(Task instructions):
Check every line of the data and copy the ones where "como" appears.

[Exercise materials — start]

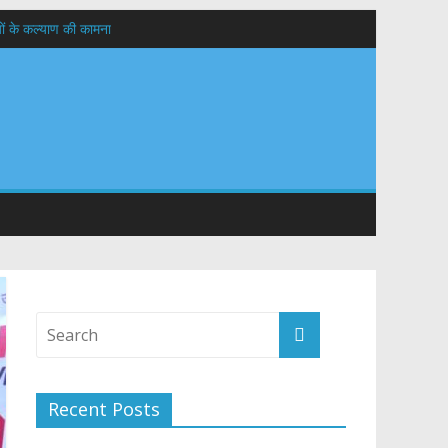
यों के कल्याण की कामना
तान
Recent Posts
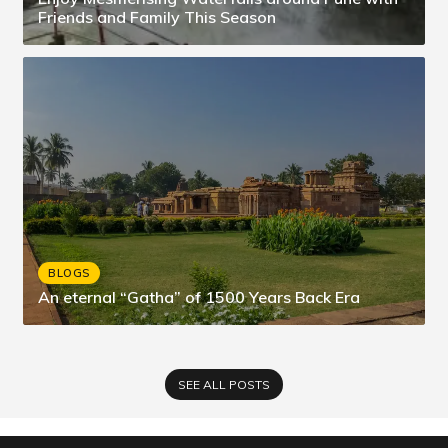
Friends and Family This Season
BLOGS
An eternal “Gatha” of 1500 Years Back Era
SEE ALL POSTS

[Exercise materials — finish]
[Exercise materials — start]

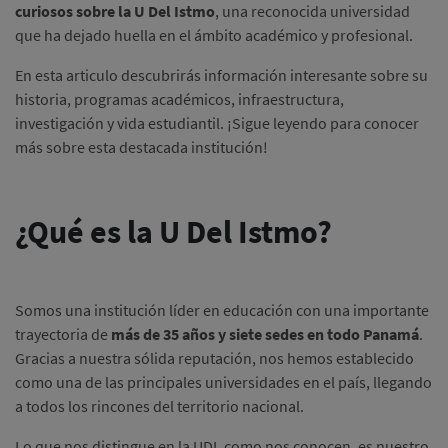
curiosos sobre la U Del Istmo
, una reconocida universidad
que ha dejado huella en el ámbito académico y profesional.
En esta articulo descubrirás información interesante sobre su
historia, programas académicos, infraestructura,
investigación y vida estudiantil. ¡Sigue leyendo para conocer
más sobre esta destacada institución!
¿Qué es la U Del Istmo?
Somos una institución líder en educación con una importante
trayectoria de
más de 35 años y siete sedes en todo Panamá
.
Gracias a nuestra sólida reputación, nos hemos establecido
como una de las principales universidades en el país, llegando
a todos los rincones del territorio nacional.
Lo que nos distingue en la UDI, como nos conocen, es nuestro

[Exercise materials — finish]

(Exercise output):
como una de las principales universidades en el país, llegando
Lo que nos distingue en la UDI, como nos conocen, es nuestro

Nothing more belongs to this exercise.